Grounds for expansion: Airwallex’s Europe chief bets on London in licence pursuit
As payments giant Airwallex laid out plans to double down on Europe, they turned to a man with experience at a multi-billion dollar deposit holder.
The $8bn cross-border specialist was looking for someone to steer the ship amid expansion plans across Europe but in that endeavour didn’t poach a veteran of Wall Street or the City.
Instead, Airwallex tapped the former US strategy manager of Starbucks – a firm which serves as a ‘shadow bank’ managing up to $2bn in customer funds through gift cards and pre-paid balances.
Christos Chamberlain was brought in as Airwallex’s UK and Europe manager in December, following his post-Starbucks stints at Hellofresh and logistics tech platform Flexport.
“I’m kind of an outsider coming into an industry like this,” Chamberlain tells City AM.
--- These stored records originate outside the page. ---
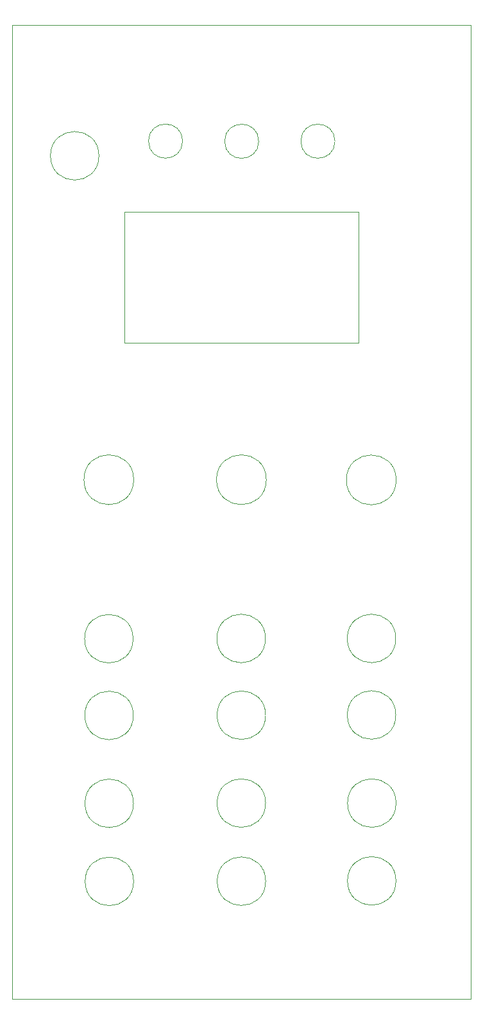
<source format=gm1>
G04 #@! TF.GenerationSoftware,KiCad,Pcbnew,(6.0.0-0)*
G04 #@! TF.CreationDate,2022-05-01T23:03:34-03:00*
G04 #@! TF.ProjectId,3lw_frontpanel_circuit,336c775f-6672-46f6-9e74-70616e656c5f,rev?*
G04 #@! TF.SameCoordinates,Original*
G04 #@! TF.FileFunction,Profile,NP*
%FSLAX46Y46*%
G04 Gerber Fmt 4.6, Leading zero omitted, Abs format (unit mm)*
G04 Created by KiCad (PCBNEW (6.0.0-0)) date 2022-05-01 23:03:34*
%MOMM*%
%LPD*%
G01*
G04 APERTURE LIST*
G04 #@! TA.AperFunction,Profile*
%ADD10C,0.100000*%
G04 #@! TD*
G04 APERTURE END LIST*
D10*
X35988156Y-100932000D02*
G75*
G03*
X35988156Y-100932000I-3200000J0D01*
G01*
X70698156Y-122612000D02*
G75*
G03*
X70698156Y-122612000I-3200000J0D01*
G01*
X34815356Y-44626400D02*
X65771356Y-44626400D01*
X65771356Y-44626400D02*
X65771356Y-61917200D01*
X65771356Y-61917200D02*
X34815356Y-61917200D01*
X34815356Y-61917200D02*
X34815356Y-44626400D01*
X70668156Y-110992000D02*
G75*
G03*
X70668156Y-110992000I-3200000J0D01*
G01*
X19990000Y-19980000D02*
X80590000Y-19980000D01*
X80590000Y-19980000D02*
X80590000Y-148480000D01*
X80590000Y-148480000D02*
X19990000Y-148480000D01*
X19990000Y-148480000D02*
X19990000Y-19980000D01*
X53569956Y-79967200D02*
G75*
G03*
X53569956Y-79967200I-3284761J0D01*
G01*
X31480000Y-37244294D02*
G75*
G03*
X31480000Y-37244294I-3200000J0D01*
G01*
X52568156Y-35332000D02*
G75*
G03*
X52568156Y-35332000I-2250000J0D01*
G01*
X36069356Y-79967200D02*
G75*
G03*
X36069356Y-79967200I-3284761J0D01*
G01*
X70714956Y-79992600D02*
G75*
G03*
X70714956Y-79992600I-3284761J0D01*
G01*
X53478156Y-122612000D02*
G75*
G03*
X53478156Y-122612000I-3200000J0D01*
G01*
X42523108Y-35314000D02*
G75*
G03*
X42523108Y-35314000I-2250000J0D01*
G01*
X36018156Y-111052000D02*
G75*
G03*
X36018156Y-111052000I-3200000J0D01*
G01*
X62628156Y-35322000D02*
G75*
G03*
X62628156Y-35322000I-2250000J0D01*
G01*
X70658156Y-100902000D02*
G75*
G03*
X70658156Y-100902000I-3200000J0D01*
G01*
X53458156Y-100902000D02*
G75*
G03*
X53458156Y-100902000I-3200000J0D01*
G01*
X70688156Y-132872000D02*
G75*
G03*
X70688156Y-132872000I-3200000J0D01*
G01*
X53478156Y-111022000D02*
G75*
G03*
X53478156Y-111022000I-3200000J0D01*
G01*
X36038156Y-122642000D02*
G75*
G03*
X36038156Y-122642000I-3200000J0D01*
G01*
X36058156Y-132932000D02*
G75*
G03*
X36058156Y-132932000I-3200000J0D01*
G01*
X53488156Y-132912000D02*
G75*
G03*
X53488156Y-132912000I-3200000J0D01*
G01*
M02*

</source>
He recalls his time at the coffee giant, where the business tapped into banking manoeuvres in its bid to retain customers: “They created a closed network for their customers that enabled them to sort of keep more customers spending with Starbucks and make it easier for them to spend with Starbucks”.
“I think if I look at what customers are trying to do now – some of the principles are coming into other industries,” he adds.
Airwallex has sights set on UK banking licence
Airwallex’s European ambitions come with a hefty pay cheque – the firm is planning to inject $590m (£436m) into its UK business over the next five years as a launchpad for growth across Europe, the Middle East and Africa (EMEA).
“We are going to invest strategically – we see the need for the team to grow substantially in the UK,” says Chamberlain.
City AM revealed last year Airwallex was set for an “aggressive” hiring spree across London with a new office move after its London team expanded 35 per cent in one year to enter triple digits.
The fintech currently hosts around 200 employees in its London pad – which is donned with a 3D-printed sculpture of Lando Norris in a nod to the firm’s McLaren partnership.

Chamberlain credits the talent on offer in the City as making it the ideal hub for European fintechs.
“London is, has been, will be a strong international hub for fintech and obviously like there’s a strong pool of talent here as a result,” he says.
But the UK strategy goes far beyond headcount expansion with the new European boss looking to expand beyond the current electric money institution (EMI) licence from the City watchdog.
“Banking licences are definitely something that we are looking at,” he says.
“I think in a world where you have a banking license, you can expand a bit the services that you can offer to customers.
“It allows you to do a little bit more with your balance sheet effectively.”
He cites the biggest differentiator between an EMI licence is the ability to be more “flexible” with the balance sheet to provide credit.
But the self-proclaimed fintech outsider acknowledges the pursuit of a licence is no easy process.
Zopa Bank captured its licence in December 2018, but did not fully launch as a bank until June 2020, when it exited the mobilisation stage and fintech juggernaut Revolut just notched 19 months in the transition stage as it moves through the largest mobilisation in British history.
“I don’t think you can, you can say it’s a short-term goal [getting a licence],”
“If you look at, you know, other examples and kind of how long it has taken to get a banking license whether that’s EU or UK – those are not short processes.”
No hope for a London IPO
Airwallex – which was founded and is headquartered in Singapore – notched its $8bn price tag last December after a $330m funding raise.
According to its most recent Companies House filing, in the UK Airwallex notched £17.9m in revenue, whilst profit hit £12.4m.
Despite the enthusiasm for the UK and Europe, the fintech has dismissed hopes for a listing in the City.
Founder Jack Zhang previously told City AM even the tariff-induced volatility of the US “does not change the overall competitive positioning of the US stock market.”
It’s a voice Chamberlain doubles down on: “I think the IPO decision is probably going to be driven by what makes most sense from the most attractive public market perspective.”
The firm launched its San Francisco hub as a dual global HQ last year as it beefed up on plans to expand across the US.
Whilst London and New York will fight over fintech listings in a rivalry that mirrors that of Starbucks and Costa, Chamberlain considers his new world a different competitive landscape.
“In payments and banking you can create something that is truly differentiated for a customer,” he says.
He points to the use of December’s fundraise to beef up the AI capacity: “We’re approaching reduction of manual work for finance teams… we are embedding AI agents into different points in the financial operations”.
It’s this leveraging of modern tech that Chamberlain says will make it easier for employees to submit expenses and finance teams to reconcile that cash.
He adds: “This is something where you can really compete on differentiated values and have a great proposition for customers.”
A few seconds pass as he reflects on the comparison to his prior role and quips: “It’s a little bit more difficult when you’re in coffee and you’re looking at real estate wins.”